**Texte d'étude**
╔══
Il y avait aussi de la gelée royale, nourriture destinée à une larve qui deviendra la reine. Le jeune homme nous explique : « On ne sait pas vraiment comment elles choisissent la larve qui deviendra reine, mais c’est parce que cette larve est nourrie avec de la gelée royale qu’elle deviendra assez forte pour être reine. » Il s’amusait, notre apiculteur amateur, à nous dire que même si l’homme travaille avec l’abeille depuis 10 000 ans, aujourd’hui encore on n’y comprend rien, vu qu’elles ont un fonctionnement social très particulier et, qui plus est, différent d’une espèce à l’autre. Sur ces mots, nous avons laissé le jeune homme.
Cidre basque
Nous, on allait voir cette fameuse cidrerie rue des cordeliers. C’était ouvert. Il n’y avait pas grand monde, la salle était superbe et l’accueil sympathique. De grandes poutres apparentes traversaient le plafond, de grandes tables et des bancs étaient installés dans la pièce. Le menu avait l’air tentant et il fallait bien goûter à ce fameux « cidre » basque, le Sogarno. « Attention, ça s’oxyde vite, on en boit peu et rapidement » nous explique la patronne. Dans le fond de la pièce, vers le comptoir, se trouvaient deux grands tonneaux avec des robinets. Pour faire chanter un peu le sogarno, il fallait ouvrir le robinet, un jet de cidre en sortait pour frapper le verre, le reste tombait dans une gamelle prévue à cet effet. Le cidre avait un goût de pommes brutes, légèrement pétillant, rien à voir avec du cidre normand. La patronne nous a expliqué qu’une cidrerie c’est un endroit où l’on se retrouve et qu’avec ce système de tonneaux, on passe une bonne partie du repas debout. Le sogarno est à volonté. Pour accompagner, j’ai pris le menu pour pas mourir con : omelette à la morue, merlu à l’espagnole, chuleta (côte de bœuf), fromage de brebis avec noix et pâte de coing, café et sogarno au tonneau. Tout était délicieux, mais la chuleta m’a tué, une viande comme du beurre, tendre et savoureuse. Juste à la voir ça faisait plaisir et à la manger c’était l’extase.
╚══
**Données à analyser**
╔══
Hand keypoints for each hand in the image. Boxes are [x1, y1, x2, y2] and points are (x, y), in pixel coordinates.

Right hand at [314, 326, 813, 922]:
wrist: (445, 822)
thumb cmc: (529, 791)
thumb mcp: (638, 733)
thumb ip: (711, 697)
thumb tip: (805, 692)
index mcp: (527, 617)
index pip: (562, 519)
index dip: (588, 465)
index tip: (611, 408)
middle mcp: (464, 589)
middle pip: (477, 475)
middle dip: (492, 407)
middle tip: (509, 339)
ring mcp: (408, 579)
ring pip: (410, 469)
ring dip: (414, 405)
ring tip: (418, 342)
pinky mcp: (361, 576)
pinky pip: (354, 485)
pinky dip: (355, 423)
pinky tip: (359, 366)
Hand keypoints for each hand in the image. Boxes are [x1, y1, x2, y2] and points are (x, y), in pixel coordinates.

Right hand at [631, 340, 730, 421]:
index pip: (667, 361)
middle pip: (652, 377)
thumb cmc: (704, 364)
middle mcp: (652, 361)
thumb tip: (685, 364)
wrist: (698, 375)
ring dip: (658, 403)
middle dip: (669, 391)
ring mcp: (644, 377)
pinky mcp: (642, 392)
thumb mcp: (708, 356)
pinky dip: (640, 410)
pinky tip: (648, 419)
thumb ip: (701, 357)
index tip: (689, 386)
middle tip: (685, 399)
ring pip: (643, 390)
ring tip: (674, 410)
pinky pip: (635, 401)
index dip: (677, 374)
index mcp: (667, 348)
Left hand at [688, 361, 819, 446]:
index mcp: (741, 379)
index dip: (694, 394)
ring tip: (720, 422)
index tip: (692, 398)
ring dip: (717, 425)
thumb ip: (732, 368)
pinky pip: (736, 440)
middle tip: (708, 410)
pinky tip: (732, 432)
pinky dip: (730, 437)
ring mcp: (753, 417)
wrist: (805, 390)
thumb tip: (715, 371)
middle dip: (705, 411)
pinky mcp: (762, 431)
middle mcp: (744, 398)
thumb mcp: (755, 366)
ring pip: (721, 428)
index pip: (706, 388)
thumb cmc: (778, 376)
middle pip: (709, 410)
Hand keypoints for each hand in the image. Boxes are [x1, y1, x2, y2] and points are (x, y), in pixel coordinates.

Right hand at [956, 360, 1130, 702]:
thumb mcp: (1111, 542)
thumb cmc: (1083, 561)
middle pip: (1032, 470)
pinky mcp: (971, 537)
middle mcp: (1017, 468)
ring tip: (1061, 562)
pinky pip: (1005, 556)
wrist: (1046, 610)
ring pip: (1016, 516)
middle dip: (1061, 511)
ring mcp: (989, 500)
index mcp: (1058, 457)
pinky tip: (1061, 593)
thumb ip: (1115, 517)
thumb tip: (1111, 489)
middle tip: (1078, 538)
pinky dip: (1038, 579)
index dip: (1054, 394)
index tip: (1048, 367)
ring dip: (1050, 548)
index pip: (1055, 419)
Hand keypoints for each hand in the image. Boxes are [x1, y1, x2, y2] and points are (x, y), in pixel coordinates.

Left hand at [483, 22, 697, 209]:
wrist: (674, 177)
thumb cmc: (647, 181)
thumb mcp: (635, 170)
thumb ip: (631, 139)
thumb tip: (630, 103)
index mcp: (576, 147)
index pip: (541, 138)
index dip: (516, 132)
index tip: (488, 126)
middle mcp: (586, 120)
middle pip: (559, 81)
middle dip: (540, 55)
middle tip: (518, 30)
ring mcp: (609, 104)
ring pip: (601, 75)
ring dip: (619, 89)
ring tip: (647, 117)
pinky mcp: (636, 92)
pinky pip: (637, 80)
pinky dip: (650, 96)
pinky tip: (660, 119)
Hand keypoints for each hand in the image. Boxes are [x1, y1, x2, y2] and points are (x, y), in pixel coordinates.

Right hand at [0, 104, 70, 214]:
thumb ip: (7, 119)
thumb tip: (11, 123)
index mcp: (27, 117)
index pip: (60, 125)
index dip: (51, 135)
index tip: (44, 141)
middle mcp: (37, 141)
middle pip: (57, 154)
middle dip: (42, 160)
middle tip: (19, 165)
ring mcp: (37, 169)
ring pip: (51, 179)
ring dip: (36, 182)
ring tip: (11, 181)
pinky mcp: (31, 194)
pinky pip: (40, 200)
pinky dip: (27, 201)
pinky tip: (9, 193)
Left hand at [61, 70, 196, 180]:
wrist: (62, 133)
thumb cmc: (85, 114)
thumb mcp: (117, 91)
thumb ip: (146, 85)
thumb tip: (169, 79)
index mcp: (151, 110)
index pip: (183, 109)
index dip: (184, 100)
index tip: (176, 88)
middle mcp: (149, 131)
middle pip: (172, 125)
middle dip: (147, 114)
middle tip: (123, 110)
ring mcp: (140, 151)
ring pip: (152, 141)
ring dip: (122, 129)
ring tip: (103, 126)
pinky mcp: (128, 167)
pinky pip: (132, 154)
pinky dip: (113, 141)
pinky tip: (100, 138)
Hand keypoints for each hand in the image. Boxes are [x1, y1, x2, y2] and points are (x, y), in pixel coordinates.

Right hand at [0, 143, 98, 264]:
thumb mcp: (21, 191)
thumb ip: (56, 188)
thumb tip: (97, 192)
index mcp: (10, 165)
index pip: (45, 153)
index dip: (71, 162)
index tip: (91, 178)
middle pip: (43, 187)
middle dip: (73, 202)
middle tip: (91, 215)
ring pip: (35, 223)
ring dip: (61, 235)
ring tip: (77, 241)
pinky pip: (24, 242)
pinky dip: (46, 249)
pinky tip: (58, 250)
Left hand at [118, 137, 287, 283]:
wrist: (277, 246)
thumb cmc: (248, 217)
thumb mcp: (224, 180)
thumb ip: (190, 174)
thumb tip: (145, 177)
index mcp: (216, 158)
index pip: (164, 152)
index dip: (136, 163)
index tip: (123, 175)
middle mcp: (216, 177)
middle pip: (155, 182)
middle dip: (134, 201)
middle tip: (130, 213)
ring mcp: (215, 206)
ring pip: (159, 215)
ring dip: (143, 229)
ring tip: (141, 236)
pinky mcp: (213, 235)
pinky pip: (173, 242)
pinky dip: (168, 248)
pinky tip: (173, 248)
╚══
**Mise en pratique**
[A] Recopiez fidèlement un extrait du texte sur la cidrerie basque : commencez aux mots « Il y avait aussi » et arrêtez-vous après « le jeune homme. ».
[B] Traduisez en anglais cette phrase du texte sur la cidrerie basque : « Le cidre avait un goût de pommes brutes, légèrement pétillant, rien à voir avec du cidre normand. »
[C] Rédigez la suite du texte sur la cidrerie basque à partir de sa dernière phrase, s'il vous plaît.
Les entrées n'ont aucun lien avec le texte sur la cidrerie basque.

**Corrigé par consigne**
[A]
Il y avait aussi de la gelée royale, nourriture destinée à une larve qui deviendra la reine. Le jeune homme nous explique : « On ne sait pas vraiment comment elles choisissent la larve qui deviendra reine, mais c’est parce que cette larve est nourrie avec de la gelée royale qu’elle deviendra assez forte pour être reine. » Il s’amusait, notre apiculteur amateur, à nous dire que même si l’homme travaille avec l’abeille depuis 10 000 ans, aujourd’hui encore on n’y comprend rien, vu qu’elles ont un fonctionnement social très particulier et, qui plus est, différent d’une espèce à l’autre. Sur ces mots, nous avons laissé le jeune homme.

[B] The cider tasted of raw apples, slightly sparkling, nothing like Norman cider.

[C]
De Bayonne, on a rejoint l’intérieur du Pays Basque, pour suivre les conseils d’Iban et tenter de grimper sur l’Artzamendi, « la montagne de l’ours », mais avec nos gros sacs sur le dos nous n’avons pas réussi à atteindre le sommet. Du coup, on a planté la tente au bord de la Nive avec deux cyclistes qui faisaient le tour du pays basque en tandem. On s’est fait un festin avec les trucs du coin. Nous avions du saucisson et du pâté au piment d’Espelette. Eux avaient du pâté aux poivrons et ont cuisiné du riz à la piperade. On a fait griller des saucisses au feu de bois qu’on a étalées sur du pain à la tomate, fromage et gâteau basque pour finir. On était bien là, il n’y avait pas grand monde et la rivière coulait au milieu des arbres.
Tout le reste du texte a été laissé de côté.